The A.C.L.U. said the case should make clear to the Customs and Border
Protection agency that racial profiling was both illegal and ineffective.
“The whole reason that he was stopped to begin with was that he appeared Middle
Eastern to the agents at the train station,” said Doug Honig, the spokesman for
the A.C.L.U. in Washington State. “This sends a strong message that basing
law enforcement solely on ethnic profiling is not proper.”
Jeffrey C. Sullivan, the United States attorney for the Western District of
Washington, who signed the apology, said the case was about getting the law
concerning refugees wrong and nothing else.
In another rare move, Mr. Sullivan’s office joined the A.C.L.U. in seeking to
remove the initial court ruling in the case.
“We all sometimes make good-faith mistakes,” Mr. Sullivan said, “and that is all
that was done in this case. This case was not settled because of racial
profiling, but due to a legal matter according to what his status was. To
say anything more than that is just wrong.”
Ramon Rivera, a spokesman for Customs and Border Protection, said he had never
before heard of the government’s issuing such an apology.
Mr. Rivera also denied that agents engaged in racial profiling. Border
Patrol agents arrested 931,000 illegal immigrants in 2003, he said, the year of
the incident in Montana. “Out of that, we have maybe one person that made
an allegation,” he said. “So what is the percentage?”
Jesse A. Wing, the Iraqi refugee’s lawyer, said there were probably countless
such incidents. “There are many people who have been mistreated in this
way and probably very few of them feel comfortable enough putting themselves in
the limelight,” Mr. Wing said.
The refugee, Abdulameer Habeeb, 41, had been in the United States for 10 months
on April 1, 2003, when he stepped off an Amtrak train near the Canadian border
in Havre, Mont., to stretch his legs, according to court papers.

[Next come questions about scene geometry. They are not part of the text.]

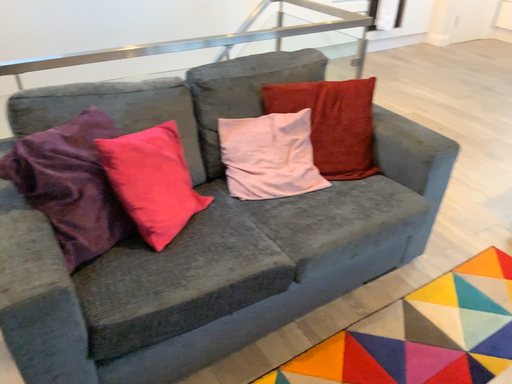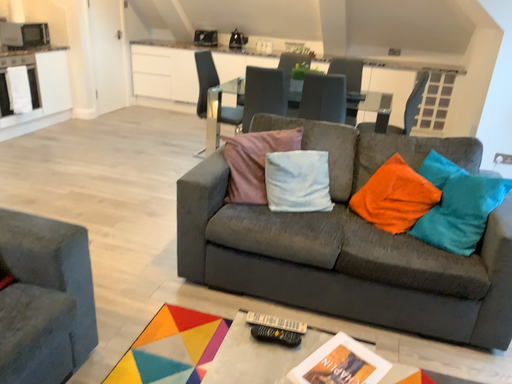
Question: How did the camera likely rotate when shooting the video?

Choices:
 (A) rotated upward
 (B) rotated downward

Answer: (A)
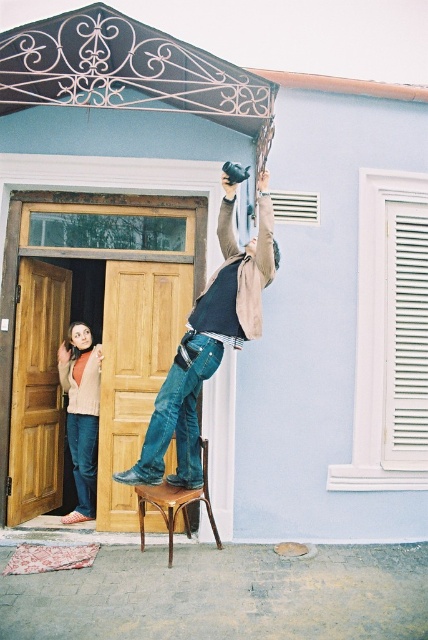
Does denim jeans at center have a greater width compared to brown wooden chair at center?

Yes, denim jeans at center is wider than brown wooden chair at center.

Looking at this image, which is above, denim jeans at center or brown wooden chair at center?

denim jeans at center is higher up.

Is point (226, 300) positioned behind point (204, 490)?

No, it is not.

You are a GUI agent. You are given a task and a screenshot of the screen. Output one action in this format:
    pyautogui.click(x=<x>, y=<y>)
    Task: Click on the denim jeans at center
    This screenshot has height=640, width=428.
    Given the screenshot: What is the action you would take?
    pyautogui.click(x=208, y=342)

Can you confirm if black wrought iron canopy at upper center is positioned to the right of brown wooden chair at center?

In fact, black wrought iron canopy at upper center is to the left of brown wooden chair at center.

Can you confirm if black wrought iron canopy at upper center is thinner than brown wooden chair at center?

No.

Is point (198, 68) positioned behind point (201, 499)?

No, (198, 68) is in front of (201, 499).

This screenshot has width=428, height=640. What are the coordinates of `black wrought iron canopy at upper center` in the screenshot? It's located at (124, 70).

Does black wrought iron canopy at upper center appear under denim jeans at left?

No.

Which is behind, point (127, 54) or point (71, 452)?

Positioned behind is point (71, 452).

Which is behind, point (80, 28) or point (94, 420)?

Point (94, 420)

Identify the location of black wrought iron canopy at upper center. (124, 70).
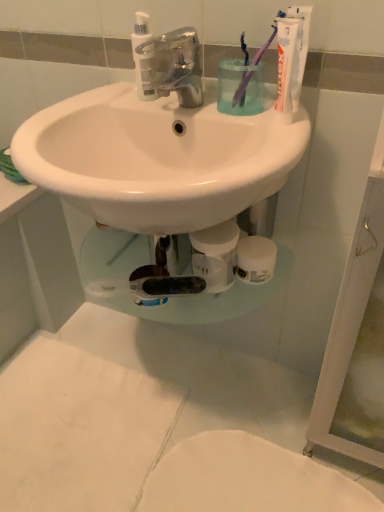
Describe the element at coordinates (139, 56) in the screenshot. I see `translucent plastic pump bottle at upper center` at that location.

What are the coordinates of `white matte toilet at lower center` in the screenshot? It's located at (247, 479).

In order to click on translucent plastic cup at upper center in this screenshot , I will do `click(238, 86)`.

The image size is (384, 512). Describe the element at coordinates (242, 89) in the screenshot. I see `purple plastic toothbrush at upper center, arranged as the second toothbrush when viewed from the right` at that location.

The height and width of the screenshot is (512, 384). I want to click on purple plastic toothbrush at upper center, arranged as the second toothbrush when viewed from the right, so click(x=242, y=89).

You are a GUI agent. You are given a task and a screenshot of the screen. Output one action in this format:
    pyautogui.click(x=<x>, y=<y>)
    Task: Click on the translucent plastic pump bottle at upper center
    This screenshot has width=384, height=512.
    Given the screenshot: What is the action you would take?
    pyautogui.click(x=139, y=56)

Is white matte tube at upper right wider than translucent plastic cup at upper center?

Incorrect, the width of white matte tube at upper right does not surpass that of translucent plastic cup at upper center.

Would you say white matte tube at upper right is outside translucent plastic cup at upper center?

Indeed, white matte tube at upper right is completely outside translucent plastic cup at upper center.

From a real-world perspective, which is physically below, white matte tube at upper right or translucent plastic cup at upper center?

translucent plastic cup at upper center, from a real-world perspective.

From the picture: How distant is chrome metallic faucet at center from translucent plastic cup at upper center?

chrome metallic faucet at center is 10.80 centimeters from translucent plastic cup at upper center.

From a real-world perspective, is chrome metallic faucet at center above or below translucent plastic cup at upper center?

From a real-world perspective, chrome metallic faucet at center is physically above translucent plastic cup at upper center.

Which is behind, point (180, 38) or point (221, 112)?

The point (221, 112) is farther from the camera.

Is chrome metallic faucet at center with translucent plastic cup at upper center?

chrome metallic faucet at center and translucent plastic cup at upper center are clearly separated.

I want to click on toothbrush that is the 1st one when counting leftward from the white matte toilet at lower center, so click(241, 88).

From the image's perspective, which is above, white matte toilet at lower center or purple plastic toothbrush at upper right, the 2th toothbrush positioned from the left?

purple plastic toothbrush at upper right, the 2th toothbrush positioned from the left, appears higher in the image.

From a real-world perspective, is white matte toilet at lower center positioned under purple plastic toothbrush at upper right, which is counted as the 1th toothbrush, starting from the right, based on gravity?

Yes, from a real-world perspective, white matte toilet at lower center is under purple plastic toothbrush at upper right, which is counted as the 1th toothbrush, starting from the right.

From the image's perspective, would you say translucent plastic pump bottle at upper center is shown under translucent plastic cup at upper center?

Actually, translucent plastic pump bottle at upper center appears above translucent plastic cup at upper center in the image.

In the image, is translucent plastic pump bottle at upper center positioned in front of or behind translucent plastic cup at upper center?

Visually, translucent plastic pump bottle at upper center is located behind translucent plastic cup at upper center.

Is translucent plastic pump bottle at upper center touching translucent plastic cup at upper center?

There is a gap between translucent plastic pump bottle at upper center and translucent plastic cup at upper center.

Measure the distance from translucent plastic pump bottle at upper center to translucent plastic cup at upper center.

translucent plastic pump bottle at upper center and translucent plastic cup at upper center are 7.08 inches apart from each other.

Can you see purple plastic toothbrush at upper center, arranged as the second toothbrush when viewed from the right, touching white matte toilet at lower center?

They are not placed beside each other.

Where is `toilet on the right of purple plastic toothbrush at upper center, arranged as the second toothbrush when viewed from the right`? This screenshot has width=384, height=512. toilet on the right of purple plastic toothbrush at upper center, arranged as the second toothbrush when viewed from the right is located at coordinates (247, 479).

Between purple plastic toothbrush at upper center, arranged as the second toothbrush when viewed from the right, and white matte toilet at lower center, which one has larger width?

Wider between the two is white matte toilet at lower center.

Between purple plastic toothbrush at upper center, which ranks as the first toothbrush in left-to-right order, and white matte toilet at lower center, which one appears on the left side from the viewer's perspective?

purple plastic toothbrush at upper center, which ranks as the first toothbrush in left-to-right order.

Are white matte tube at upper right and purple plastic toothbrush at upper center, arranged as the second toothbrush when viewed from the right, located far from each other?

white matte tube at upper right is near purple plastic toothbrush at upper center, arranged as the second toothbrush when viewed from the right, not far away.

Considering the sizes of objects white matte tube at upper right and purple plastic toothbrush at upper center, arranged as the second toothbrush when viewed from the right, in the image provided, who is wider, white matte tube at upper right or purple plastic toothbrush at upper center, arranged as the second toothbrush when viewed from the right,?

purple plastic toothbrush at upper center, arranged as the second toothbrush when viewed from the right.

In terms of height, does white matte tube at upper right look taller or shorter compared to purple plastic toothbrush at upper center, which ranks as the first toothbrush in left-to-right order?

Clearly, white matte tube at upper right is taller compared to purple plastic toothbrush at upper center, which ranks as the first toothbrush in left-to-right order.

Which of these two, white matte toilet at lower center or translucent plastic pump bottle at upper center, stands taller?

Standing taller between the two is translucent plastic pump bottle at upper center.

Does point (219, 492) appear closer or farther from the camera than point (145, 62)?

Point (219, 492) is farther from the camera than point (145, 62).

In terms of width, does white matte toilet at lower center look wider or thinner when compared to translucent plastic pump bottle at upper center?

white matte toilet at lower center is wider than translucent plastic pump bottle at upper center.

From the image's perspective, between white matte toilet at lower center and translucent plastic pump bottle at upper center, who is located below?

white matte toilet at lower center, from the image's perspective.

At what (x,y) coordinates should I click in order to perform the action: click on toothpaste positioned vertically above the translucent plastic cup at upper center (from a real-world perspective). Please return your answer as a coordinate pair (x, y). Looking at the image, I should click on pos(299,51).

Identify the location of tap above the translucent plastic cup at upper center (from the image's perspective). (172, 66).

Looking at the image, which one is located closer to white matte tube at upper right, translucent plastic pump bottle at upper center or translucent plastic cup at upper center?

Based on the image, translucent plastic cup at upper center appears to be nearer to white matte tube at upper right.

When comparing their distances from white matte toilet at lower center, does purple plastic toothbrush at upper center, which ranks as the first toothbrush in left-to-right order, or purple plastic toothbrush at upper right, the 2th toothbrush positioned from the left, seem closer?

purple plastic toothbrush at upper right, the 2th toothbrush positioned from the left, lies closer to white matte toilet at lower center than the other object.

Which object lies nearer to the anchor point white matte tube at upper right, translucent plastic pump bottle at upper center or white matte toilet at lower center?

The object closer to white matte tube at upper right is translucent plastic pump bottle at upper center.

Looking at the image, which one is located further to translucent plastic cup at upper center, white matte tube at upper right or purple plastic toothbrush at upper center, which ranks as the first toothbrush in left-to-right order?

Among the two, white matte tube at upper right is located further to translucent plastic cup at upper center.

Which object lies further to the anchor point white matte toilet at lower center, translucent plastic cup at upper center or purple plastic toothbrush at upper center, which ranks as the first toothbrush in left-to-right order?

purple plastic toothbrush at upper center, which ranks as the first toothbrush in left-to-right order, is positioned further to the anchor white matte toilet at lower center.

Estimate the real-world distances between objects in this image. Which object is closer to translucent plastic cup at upper center, purple plastic toothbrush at upper center, arranged as the second toothbrush when viewed from the right, or white matte tube at upper right?

purple plastic toothbrush at upper center, arranged as the second toothbrush when viewed from the right.

Which object lies nearer to the anchor point translucent plastic cup at upper center, purple plastic toothbrush at upper right, which is counted as the 1th toothbrush, starting from the right, or chrome metallic faucet at center?

purple plastic toothbrush at upper right, which is counted as the 1th toothbrush, starting from the right, is closer to translucent plastic cup at upper center.

Based on their spatial positions, is chrome metallic faucet at center or white matte tube at upper right closer to translucent plastic pump bottle at upper center?

chrome metallic faucet at center lies closer to translucent plastic pump bottle at upper center than the other object.

Locate an element on the screen. tap between translucent plastic pump bottle at upper center and purple plastic toothbrush at upper right, the 2th toothbrush positioned from the left, in the horizontal direction is located at coordinates (172, 66).

I want to click on toothpaste between purple plastic toothbrush at upper center, arranged as the second toothbrush when viewed from the right, and white matte toilet at lower center vertically, so click(x=299, y=51).

I want to click on tap between translucent plastic pump bottle at upper center and purple plastic toothbrush at upper center, which ranks as the first toothbrush in left-to-right order, in the horizontal direction, so click(172, 66).

Locate an element on the screen. This screenshot has width=384, height=512. liquid between purple plastic toothbrush at upper right, the 2th toothbrush positioned from the left, and white matte toilet at lower center from top to bottom is located at coordinates (238, 86).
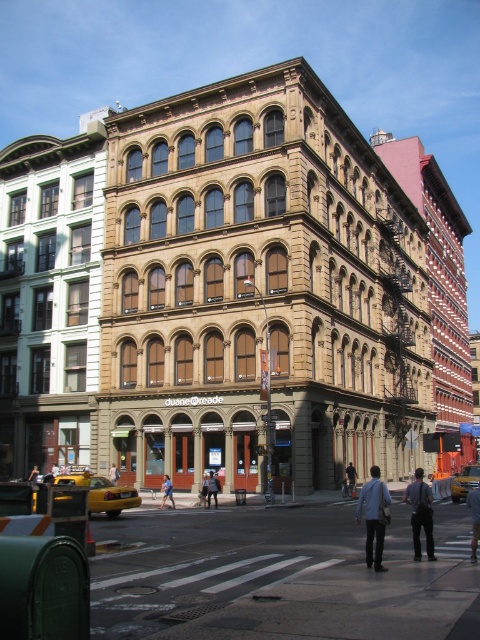
Question: Which point appears farthest from the camera in this image?

Choices:
 (A) (118, 468)
 (B) (219, 484)
 (C) (350, 481)
 (D) (165, 477)

Answer: (A)

Question: Is light blue denim jacket at center in front of denim jacket at lower center?

Choices:
 (A) yes
 (B) no

Answer: (A)

Question: Considering the real-world distances, which object is farthest from the dark gray suit at center?

Choices:
 (A) denim jacket at lower center
 (B) blue jeans at lower center
 (C) blue fabric shirt at center

Answer: (B)

Question: Among these objects, which one is farthest from the camera?

Choices:
 (A) denim jacket at lower center
 (B) dark blue jeans at center
 (C) dark gray suit at center

Answer: (B)

Question: Can you confirm if dark gray suit at center is positioned below blue jeans at lower center?

Choices:
 (A) yes
 (B) no

Answer: (B)

Question: Does blue fabric shirt at center appear on the right side of blue jeans at lower center?

Choices:
 (A) no
 (B) yes

Answer: (B)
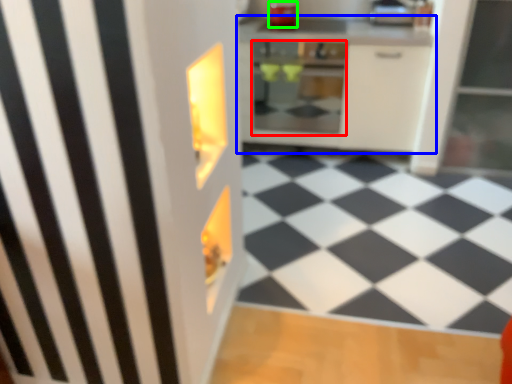
Question: Which is nearer to the oven (highlighted by a red box)? cabinetry (highlighted by a blue box) or appliance (highlighted by a green box).

Choices:
 (A) cabinetry
 (B) appliance

Answer: (A)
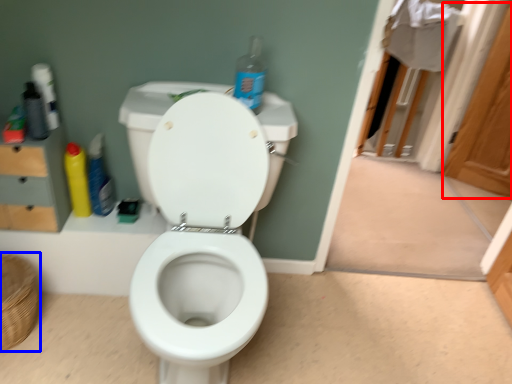
Question: Which point is closer to the camera, screen door (highlighted by a red box) or basket (highlighted by a blue box)?

Choices:
 (A) screen door
 (B) basket

Answer: (B)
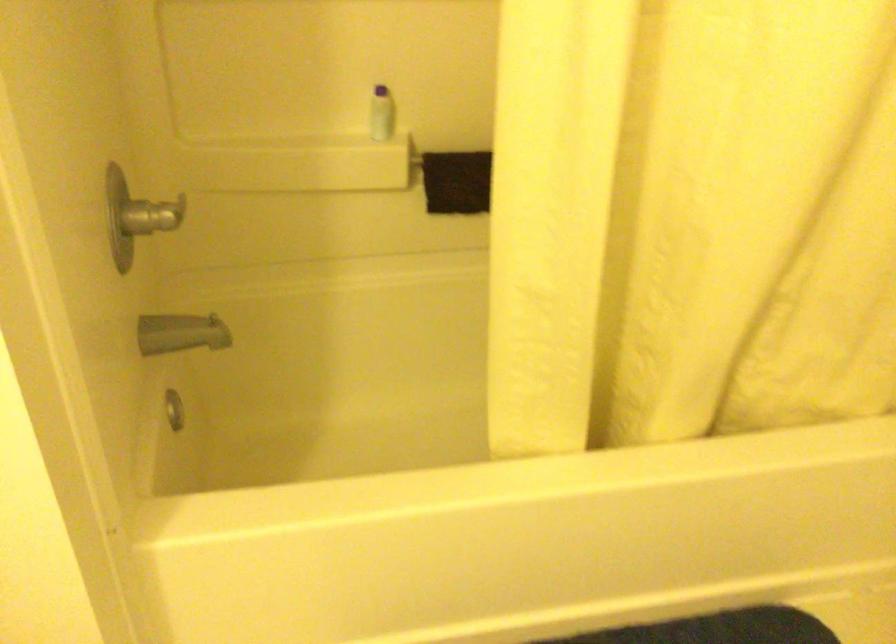
This screenshot has height=644, width=896. What do you see at coordinates (181, 333) in the screenshot?
I see `a metal faucet handle` at bounding box center [181, 333].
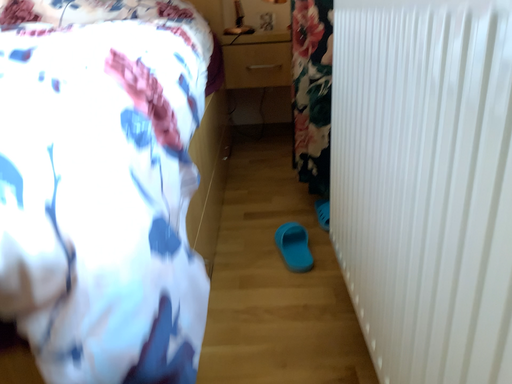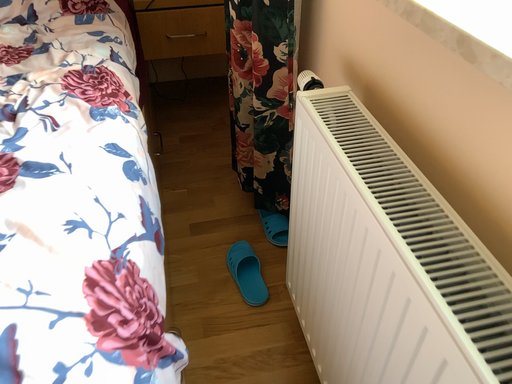
Question: Which way did the camera rotate in the video?

Choices:
 (A) rotated left
 (B) rotated right

Answer: (B)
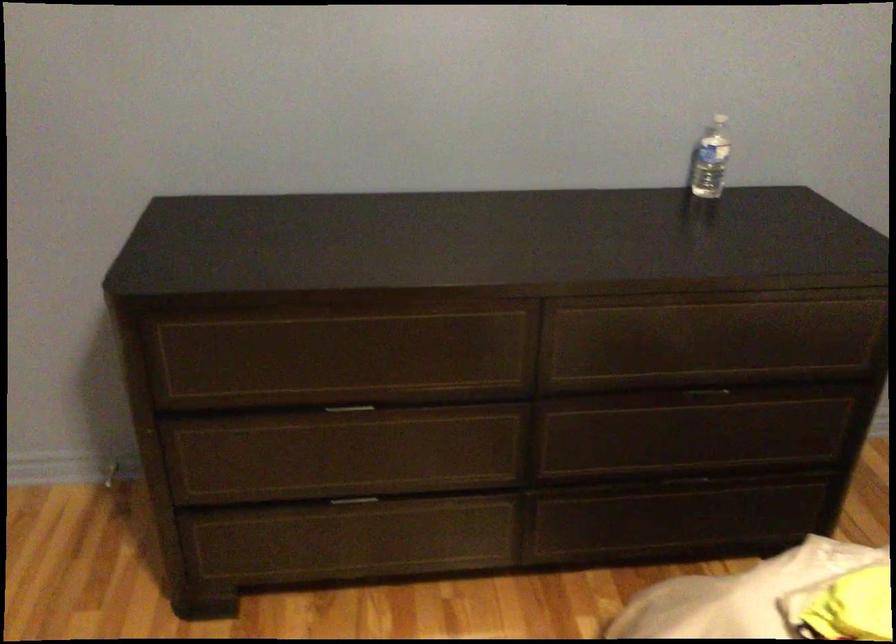
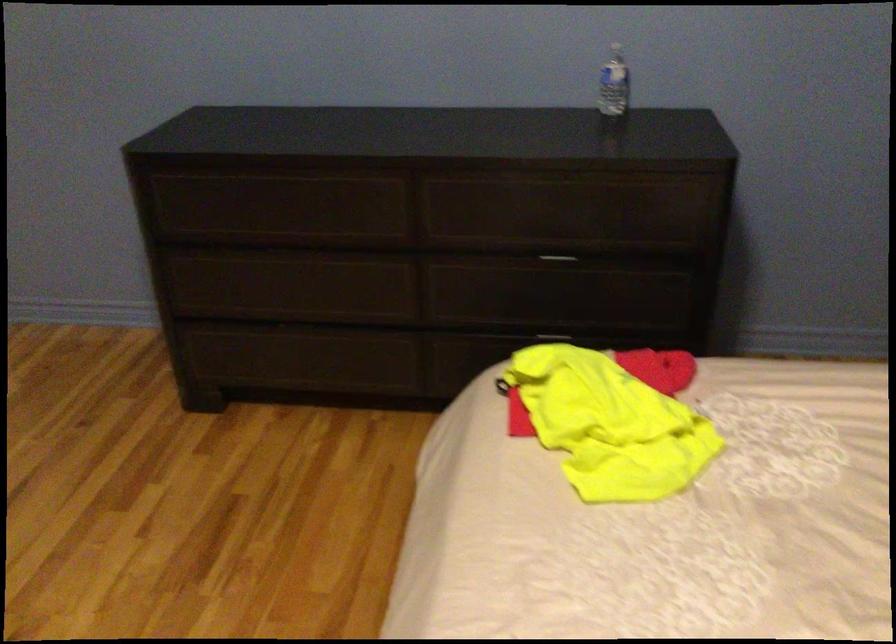
Find the pixel in the second image that matches (x=719, y=165) in the first image.

(614, 84)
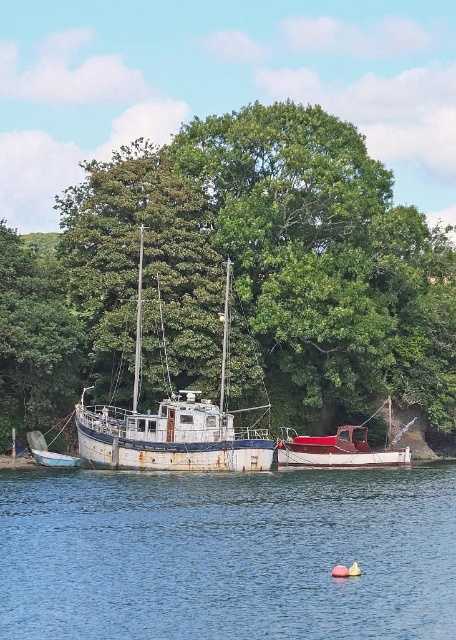
You are a marine biologist studying boat locations in the waterfront scene. You need to determine the exact coordinates of the rustic wood boat at center. What are its coordinates?

The rustic wood boat at center is located at coordinates point [340,449].

You are standing on the dock and want to throw a ball to your friend who is on the rusty metal boat at center. The ball you have can travel up to 10 meters. Will you be able to reach them if you aim for the blue water at center?

The distance between the blue water at center and the rusty metal boat at center is 9.61 meters. Since the ball can travel up to 10 meters, you will be able to reach your friend on the rusty metal boat at center.

You are a photographer standing at the edge of the waterfront. You want to capture a photo of the rusty metal boat at center without any obstructions. Is the green leafy tree at center blocking your view of the boat?

The green leafy tree at center is positioned over the rusty metal boat at center, so it is blocking the view of the boat. You will need to move to a different angle or position to capture an unobstructed photo of the rusty metal boat at center.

Border Patrol agents stopped him to inquire whether he had registered under a
“special registration” system mandatory for certain foreigners, which is now
mostly suspended. It was not required for legal refugees, but the agents
arrested Mr. Habeeb.
He spent three nights in the county jail, underwent a strip search and was
mockingly called “Saddam” by other detainees, the A.C.L.U. said. He was
taken through the airport in handcuffs and flown to Seattle, where he spent four
more days in detention, the group said.
“I thought for a moment that this is it, my life is done, this is the end of my
life in this country,” said Mr. Habeeb, who was a legal refugee because he had
been jailed and tortured in Iraq under Saddam Hussein.
He turned to the courts. After his case was dismissed by the Federal
District Court in Great Falls, Mont., the Justice Department lawyers reviewed
what had happened and joined the A.C.L.U. in asking the court to nullify its
decision. The case was removed from the record, and the negotiated
settlement included both a written apology and an undisclosed financial sum.
The June 13 letter signed by Mr. Sullivan said that the effort to deport Mr.
Habeeb was wrong and that “the United States of America regrets the mistake.”
Mr. Habeeb declared himself happy.
“My nightmare stopped,” he said. “It is not just a personal case; it is a
human case. Everybody should be treated well.”